G+: Huh

David Coles 05 Jun 2017

Huh. I always knew that `list + tuple` was a TypeError in Python, but didn't know `list += tuple` (like `list.extend(tuple)`) would work.

Weirdly `tuple += list` is a TypeError, but `tuple += tuple2` is OK.
(however it creates a new tuple like `tuple = tuple + tuple2`)

(Cross-posted from https://twitter.com/davidcoles/status/871735636058923009)

(+1's) 1

Matt Giuca 05 Jun 2017

Gross. Python's list += is completely broken anyway and should be avoided: it mutates the list.

That's very counter-intuitive given that + creates a copy of the list. x += y should always have the same semantics as x = x + y. (It could be implemented with a fast-path but it should have the same semantics.)

So tuple += tuple2 is fine, list += list_or_tuple is broken.

David Coles 05 Jun 2017

I'm a little on the fence about it. On one hand, being nice syntax for in-place operations is sometimes quite useful (the rational in PEP-203 was matrix operations) and I believe std::string overloads += for append. On the other hand it's surprising given that most people reasonably assume x += y is short for x = x + y (where x is evaluated only once) and having an operator that may operate in place depending on some deep voodo like the presence or absence of _iadd_ is a recipe for disaster.
####################
=== What to work on ===
Could you copy the stretch of the thread on Python's += operator from "Huh. I always" through "the same semantics.)" word for word?

=== Provided information ===
####################
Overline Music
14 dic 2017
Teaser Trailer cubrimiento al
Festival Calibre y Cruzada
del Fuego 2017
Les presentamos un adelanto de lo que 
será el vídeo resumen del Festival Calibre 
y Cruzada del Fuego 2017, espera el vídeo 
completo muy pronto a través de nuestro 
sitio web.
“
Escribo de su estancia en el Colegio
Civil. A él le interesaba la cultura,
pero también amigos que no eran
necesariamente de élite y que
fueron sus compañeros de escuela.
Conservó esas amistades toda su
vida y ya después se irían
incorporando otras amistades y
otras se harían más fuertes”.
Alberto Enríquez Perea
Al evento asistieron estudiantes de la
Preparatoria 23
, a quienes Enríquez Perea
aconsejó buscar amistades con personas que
####################
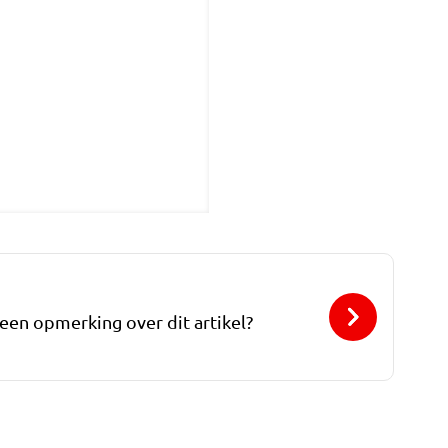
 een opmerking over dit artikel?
####################
=== Response to this exercise ===
Huh. I always knew that `list + tuple` was a TypeError in Python, but didn't know `list += tuple` (like `list.extend(tuple)`) would work.

Weirdly `tuple += list` is a TypeError, but `tuple += tuple2` is OK.
(however it creates a new tuple like `tuple = tuple + tuple2`)

(Cross-posted from https://twitter.com/davidcoles/status/871735636058923009)

(+1's) 1

Matt Giuca 05 Jun 2017

Gross. Python's list += is completely broken anyway and should be avoided: it mutates the list.

That's very counter-intuitive given that + creates a copy of the list. x += y should always have the same semantics as x = x + y. (It could be implemented with a fast-path but it should have the same semantics.)